灯の下で改めて姿を見てみると、やはり奇妙な鳥だった。鮮やかな赤い羽毛をまとい、頭には立派な金色のトサカがある。目は丸く、知性を宿したような輝きを放っていた。そして何より特徴的なのは長い尻尾だ。白、黒、緑、青、黄色と鮮やかな色が層になり、まるで虹のように揺れている。
アルネは感嘆の声を漏らした。
「すごく綺麗な鳥ね……でも、ちょっと太っちょじゃない?」
その言葉に、鳥がピクリと反応する。そして次の瞬間――
「ピッ!」
「きゃっ!」
鳥が鋭いくちばしでアルネの指をつついた。アルネはびくっとして手を引いた後、目を丸くして鳥を見つめる。

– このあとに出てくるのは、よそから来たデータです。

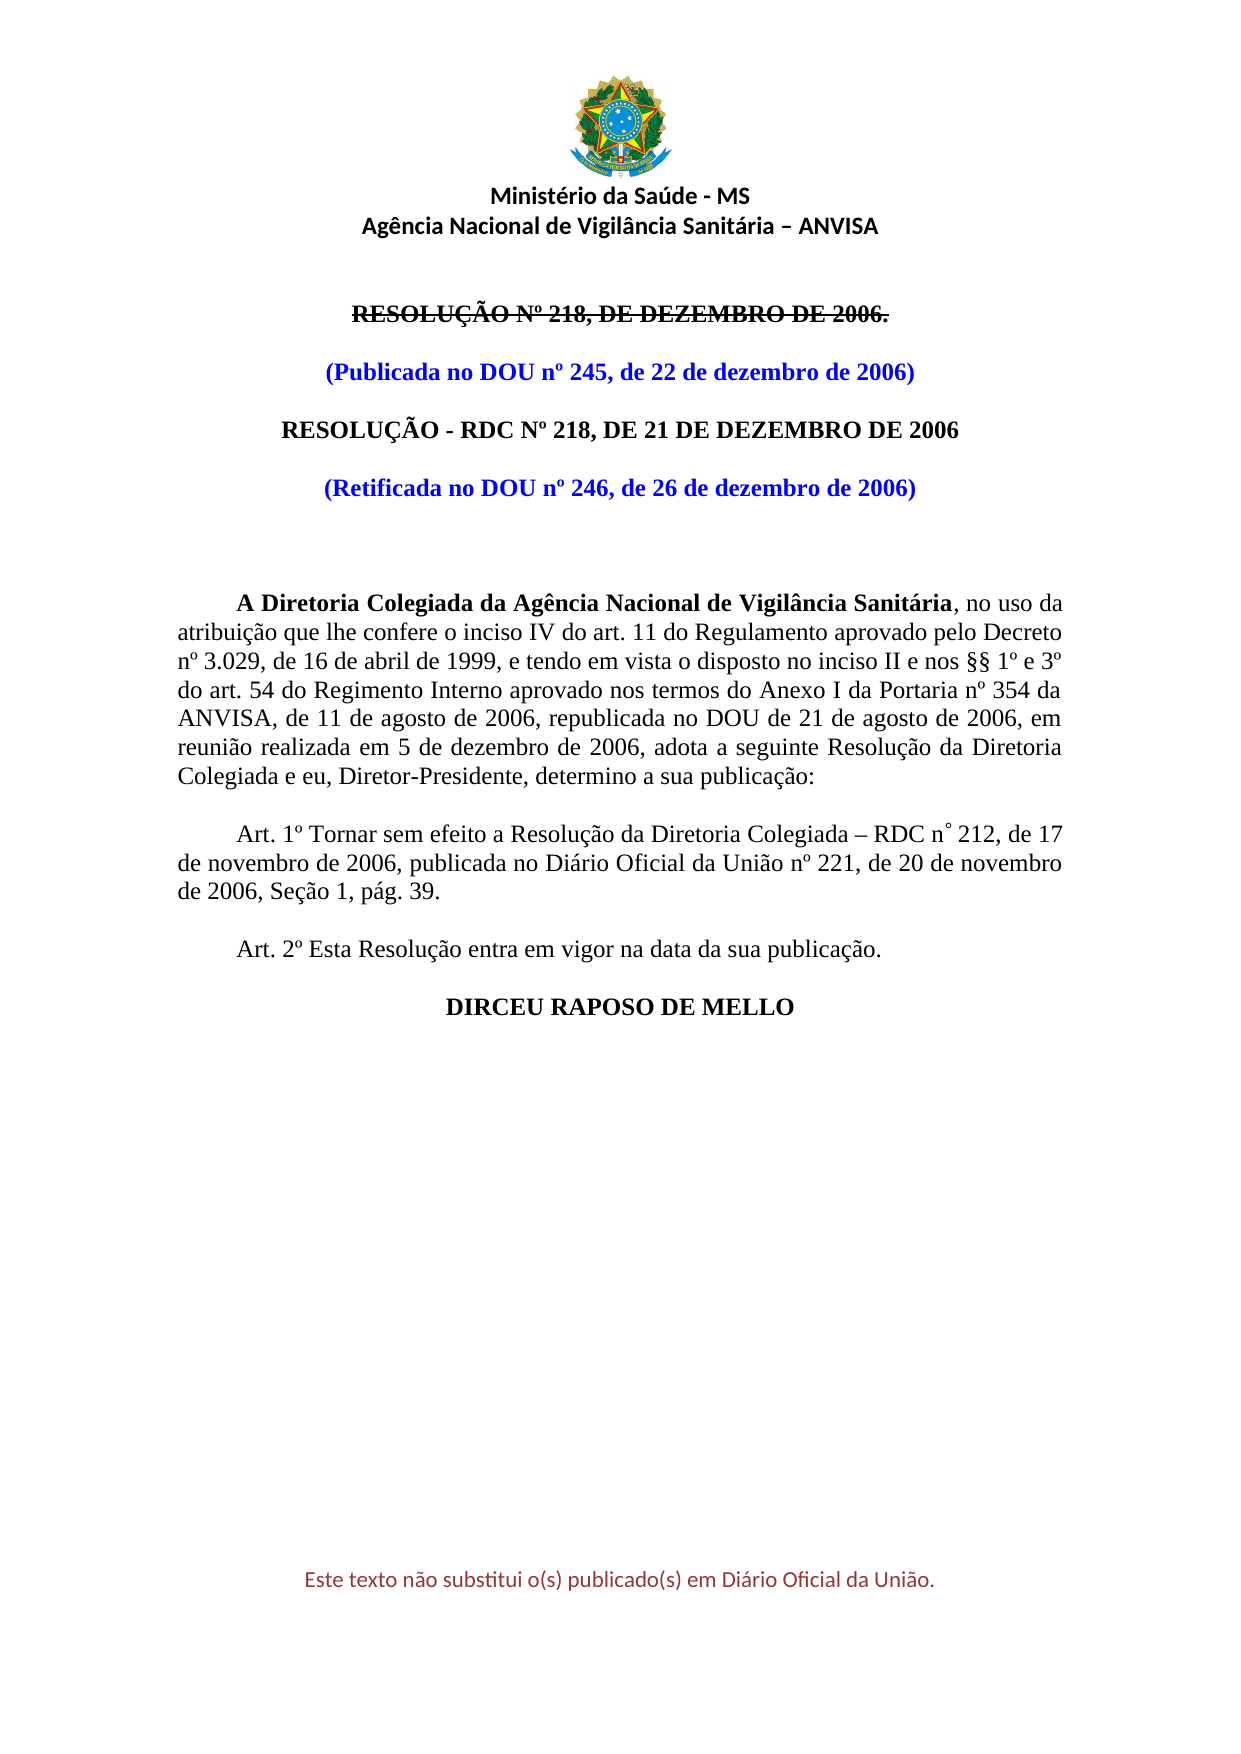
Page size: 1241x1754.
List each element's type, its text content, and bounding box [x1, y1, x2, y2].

text Art. 1º Tornar sem efeito a Resolução da Diretoria Colegiada – RDC n 212, de 17 de novembro de 2006, publicada no Diário Oficial da União nº 221, de 20 de novembro de 2006, Seção 1, pág. 39. [177, 819, 1063, 905]
subtitle DIRCEU RAPOSO DE MELLO [177, 992, 1063, 1021]
text (Publicada no DOU nº 245, de 22 de dezembro de 2006) [177, 357, 1063, 386]
text (Retificada no DOU nº 246, de 26 de dezembro de 2006) [177, 473, 1063, 501]
picture [566, 73, 674, 180]
text A Diretoria Colegiada da Agência Nacional de Vigilância Sanitária, no uso da atribuição que lhe confere o inciso IV do art. 11 do Regulamento aprovado pelo Decreto nº 3.029, de 16 de abril de 1999, e tendo em vista o disposto no inciso II e nos §§ 1º e 3º do art. 54 do Regimento Interno aprovado nos termos do Anexo I da Portaria nº 354 da ANVISA, de 11 de agosto de 2006, republicada no DOU de 21 de agosto de 2006, em reunião realizada em 5 de dezembro de 2006, adota a seguinte Resolução da Diretoria Colegiada e eu, Diretor-Presidente, determino a sua publicação: [177, 588, 1063, 790]
subtitle Resolução - rdc nº 218, de 21 de dezembro de 2006 [118, 415, 1122, 443]
subtitle Resolução nº 218, de dezembro de 2006. [118, 299, 1122, 328]
text Art. 2º Esta Resolução entra em vigor na data da sua publicação. [177, 934, 1063, 963]
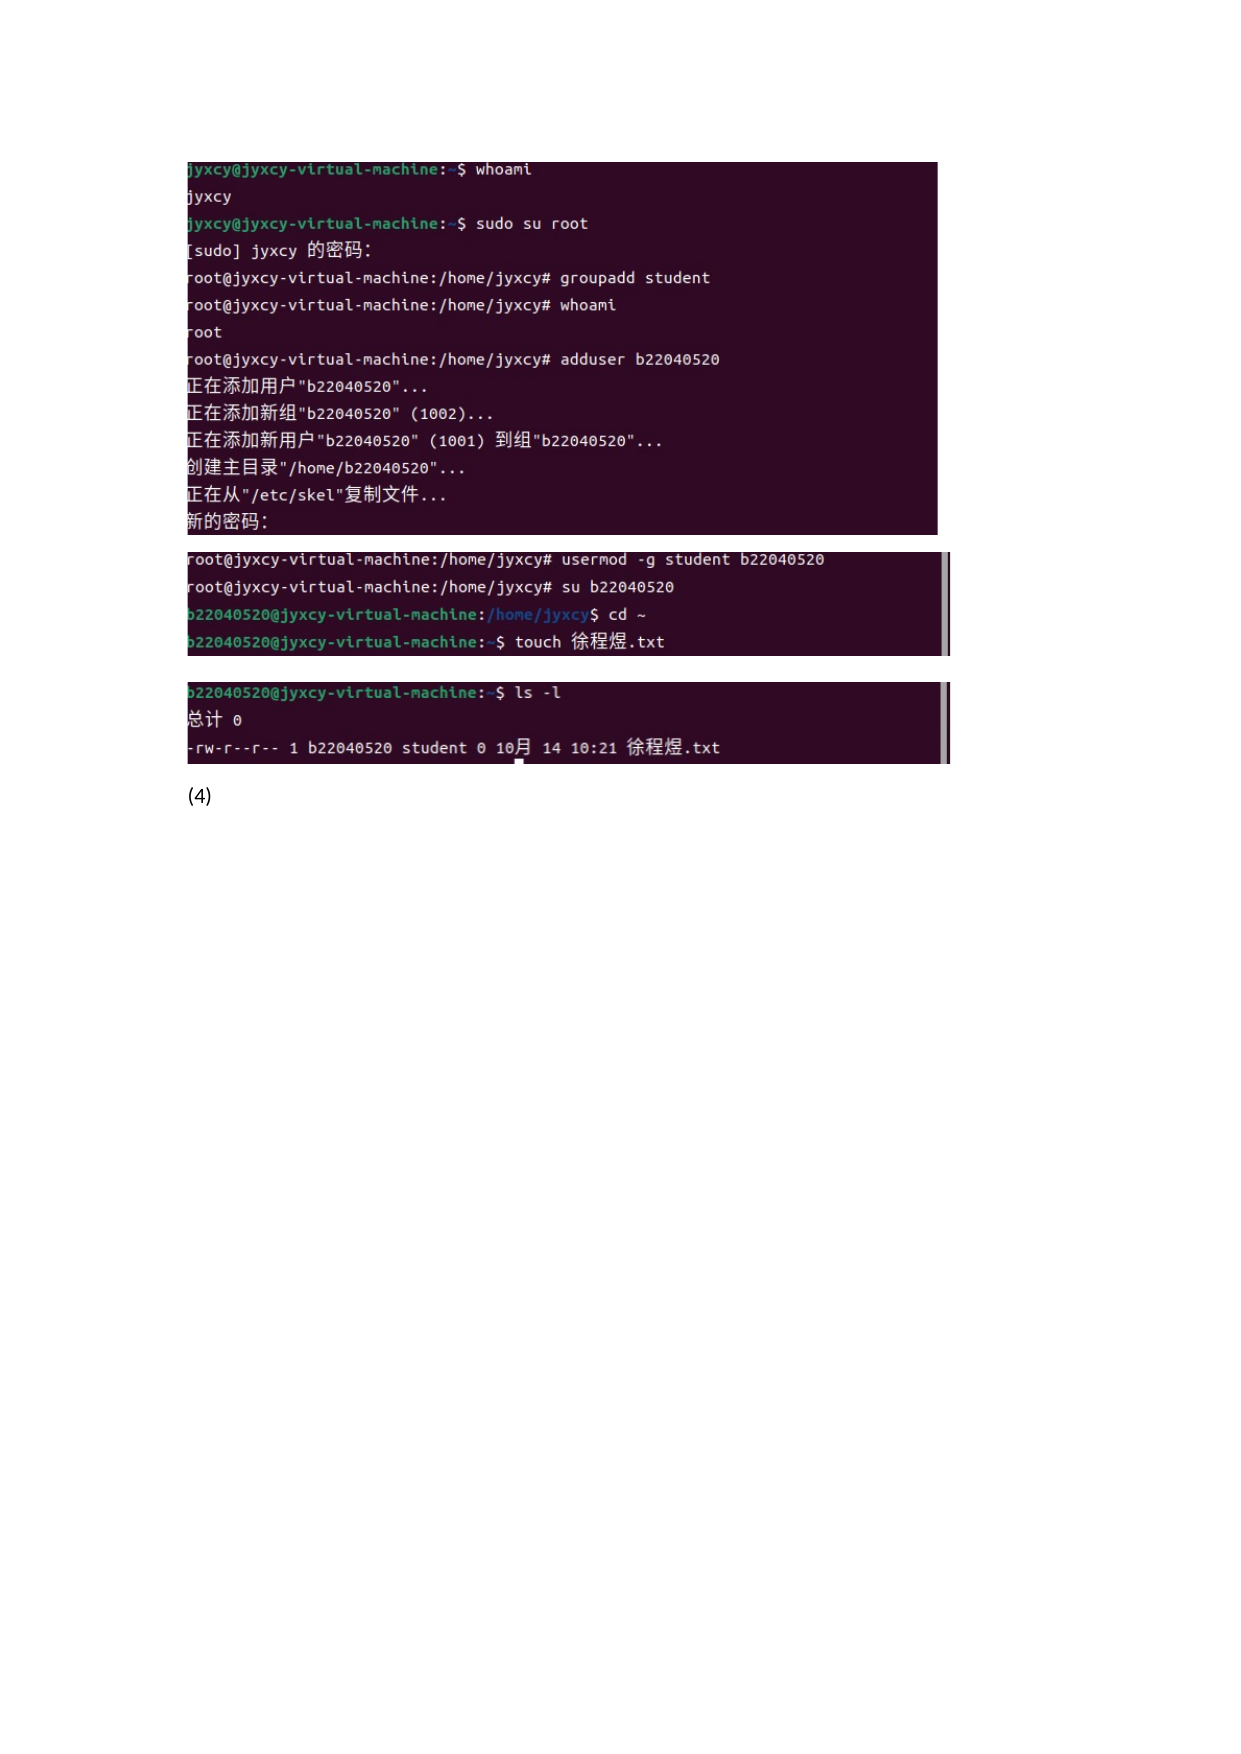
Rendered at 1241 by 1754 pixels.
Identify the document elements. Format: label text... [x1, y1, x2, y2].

「ビックリした…もしかしてあなた、言葉がわかるの?」
鳥は何も答えず、ふいっと横を向いた。
「そうよね、まさかわかるわけないわよね。」
そのやりとりを見て俺は思わず笑ってしまう。
アルネも苦笑いを浮かべて、軽く肩をすくめた。
「はいはい、ごめんなさい。ちょっとポッチャリしてて可愛いって言いたかっただけよ。」
鳥はジロリとアルネを一瞥して、くちばしを羽にうずめて身を縮こまらせる。
アルネは再び俺を見つめ、ふと顔を上げた。
「ねえ、あなたの名前は?」
「……わからない。」
何度思い出そうとしても、霧がかかったように何も浮かんでこなかった。
「そう……」
アルネは悲しげに応えて少し考え込んだ後、真剣な顔で言った。
「じゃあ、私が名前をつけてもいい?」
「お前が?」
「だって呼び名がないと不便でしょ?」
彼女は少し照れくさそうに笑った後、ゆっくりと口を開く。
「そうね……ルーシェ……ってどうかしら?」
「ルーシェ?」
「遠い昔の言葉で『光』を意味するの。」
俺は少し考えた後、その響きを口の中で反芻してみた。
「うん……悪くないな!」
「気に入った?」
「ああ、ありがとう、アルネ。」
彼女は満足そうに微笑んだ。
ルーシェ――それが俺の名前。記憶は戻らないままだが、少しだけ自分という存在に輪郭ができた気がした。
そろそろ夜も更けてきた。明日に備えて休む時間だ。
「さてと、そろそろ寝ましょうか。」
「そうだな。」
アルネは椅子から立ち上がり、軽く背伸びをする。そして俺に向かってにこりと微笑んだ。
「おやすみ、ルーシェ。」
「おやすみ、アルネ。」
俺がそう返すと、彼女は静かに部屋を出ていった。
静寂が訪れる。ルーシェという名前を噛み締めながら、俺はゆっくりとまぶたを閉じた。